Prove $f(x)=0$ when $f(2x^2-1)= 2xf(x)$ 
Let $f : \left[-1,1\right] \to \mathbb R$ be a continuous function. Assume that $$f(2x^2-1)= 2xf(x)$$
for all $x \in \left[-1,1\right]$. Prove that $f(x)=0$ for all $x\in[-1, 1]$.

It is simple for integer numbers. Another fact that I've noticed that
$$f(2(-x)^2-1)= (-2x)f(-x)= 2xf(x)$$
$$
x\bigg(f(x)+f(-x)\bigg) =0
$$
Hence, $f(x)$ is odd function for all $x \ne 0$.
Help me with the next step, please.
 A: Put $x=\cos(u)$, we get $f(\cos(2u))=2\cos(u)f(\cos(u))$, and by induction
$$f(\cos(2^nu))=2^n\prod_{k=0}^{n-1}\cos(2^ku)f(\cos(u)).$$ We multiply by $\sin(u)$, we use $2\sin(u)\cos(u)=\sin(2u)$, and we get that $\sin(u)f(\cos(2^nu))=\sin(2^nu)f(\cos(u))$.
Now let $k$ be an integer, and choose $\displaystyle u=\frac{2k+1}{2^n}\cdot\frac{\pi}{2}$. Then as $f(0)=0$, we get $\displaystyle f(\frac{2k+1}{2^n}\cdot\frac{\pi}{2})=0$. Now if $A=\{\frac{2k+1}{2^n}, k\geq 0, n\geq 0\}$, we know that $A\cap [0,2]$ is dense in $[0,2]$. Hence by continuity we get that $f(\cos(x\frac{\pi}{2}))=0$ for $x\in [0,2]$, and we are done.
A: Let $g : \Bbb{R} \to \Bbb{R}$ be defined by $g(\theta) = f(\cos\theta)$. Then it suffices to prove that $g \equiv 0$ on $[0, \pi]$.
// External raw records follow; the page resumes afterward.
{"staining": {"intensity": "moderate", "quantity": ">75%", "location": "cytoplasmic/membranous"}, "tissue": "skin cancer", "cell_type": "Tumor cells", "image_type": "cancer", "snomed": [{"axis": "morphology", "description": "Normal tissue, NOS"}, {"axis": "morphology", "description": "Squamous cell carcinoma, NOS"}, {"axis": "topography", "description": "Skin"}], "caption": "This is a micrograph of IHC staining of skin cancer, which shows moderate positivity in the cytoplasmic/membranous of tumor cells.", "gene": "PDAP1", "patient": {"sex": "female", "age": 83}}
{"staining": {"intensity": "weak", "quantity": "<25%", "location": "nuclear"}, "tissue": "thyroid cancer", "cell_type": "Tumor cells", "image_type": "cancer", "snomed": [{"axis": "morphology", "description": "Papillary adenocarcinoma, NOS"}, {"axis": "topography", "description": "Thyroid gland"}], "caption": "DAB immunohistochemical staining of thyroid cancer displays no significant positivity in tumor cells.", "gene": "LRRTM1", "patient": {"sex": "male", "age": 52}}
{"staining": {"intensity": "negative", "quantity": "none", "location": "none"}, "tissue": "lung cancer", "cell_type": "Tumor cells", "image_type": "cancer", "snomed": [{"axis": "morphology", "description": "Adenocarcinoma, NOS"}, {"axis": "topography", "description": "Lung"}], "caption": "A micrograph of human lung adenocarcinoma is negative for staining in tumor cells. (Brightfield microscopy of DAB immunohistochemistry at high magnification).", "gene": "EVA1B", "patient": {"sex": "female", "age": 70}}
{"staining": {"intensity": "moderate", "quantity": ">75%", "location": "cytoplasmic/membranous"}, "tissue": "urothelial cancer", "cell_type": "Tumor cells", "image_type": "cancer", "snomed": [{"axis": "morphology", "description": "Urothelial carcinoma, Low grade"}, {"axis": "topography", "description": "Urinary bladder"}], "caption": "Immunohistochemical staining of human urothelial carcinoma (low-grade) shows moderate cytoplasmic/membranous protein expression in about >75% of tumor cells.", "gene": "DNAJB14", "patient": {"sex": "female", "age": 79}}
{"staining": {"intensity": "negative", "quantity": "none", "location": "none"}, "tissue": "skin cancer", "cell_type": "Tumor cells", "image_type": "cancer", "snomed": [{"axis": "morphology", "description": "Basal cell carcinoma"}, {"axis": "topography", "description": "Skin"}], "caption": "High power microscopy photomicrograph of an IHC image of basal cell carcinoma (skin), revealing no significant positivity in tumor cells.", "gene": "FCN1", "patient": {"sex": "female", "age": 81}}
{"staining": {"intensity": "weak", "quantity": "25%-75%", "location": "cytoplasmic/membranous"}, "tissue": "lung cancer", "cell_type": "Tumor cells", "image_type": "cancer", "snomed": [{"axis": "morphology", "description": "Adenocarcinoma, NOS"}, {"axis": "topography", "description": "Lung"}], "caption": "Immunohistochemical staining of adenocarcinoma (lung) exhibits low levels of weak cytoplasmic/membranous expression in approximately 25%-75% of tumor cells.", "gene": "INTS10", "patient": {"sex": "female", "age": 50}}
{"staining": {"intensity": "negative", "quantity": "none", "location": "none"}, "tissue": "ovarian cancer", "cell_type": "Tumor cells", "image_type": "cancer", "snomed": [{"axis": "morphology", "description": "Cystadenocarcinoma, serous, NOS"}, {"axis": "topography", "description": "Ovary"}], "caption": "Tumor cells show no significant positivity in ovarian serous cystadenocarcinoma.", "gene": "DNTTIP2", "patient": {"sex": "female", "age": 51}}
From the functional equation for $f$, we find that 
$$g(2\theta) = 2\cos(\theta)g(\theta) \tag{1}.$$
Now we consider the set $\mathcal{D}$ defined by
$$ \mathcal{D} = \bigg\{ \frac{2\pi k}{2^n + 1} : \text{$n \geq 1$ and $k = 1, \cdots, 2^{n-1}$ are integers} \bigg\}. $$
Notice that $\mathcal{D}$ is dense in $[0, \pi]$. Now for each $\theta = 2\pi k/(2^n + 1) \in \mathcal{D}$, we have $\sin \theta \neq 0$ and
$$ g(2^n\theta) = 2^n \cos(2^{n-1}\theta) \cdots \cos(\theta) g(\theta) = \frac{\sin(2^n \theta)}{\sin(\theta)}g(\theta). \tag{2} $$
Since $2^n \theta = 2\pi k - \theta$, we have $\cos(2^n\theta) = \cos(\theta)$ and $\sin(2^n\theta) = -\sin(\theta)$. Plugging this to $\text{(2)}$ shows that $g(\theta) = 0$ for $\theta \in \mathcal{D}$. Then by the density of $\mathcal{D}$ and the continuity of $g$, we have $g\equiv 0$ as desired.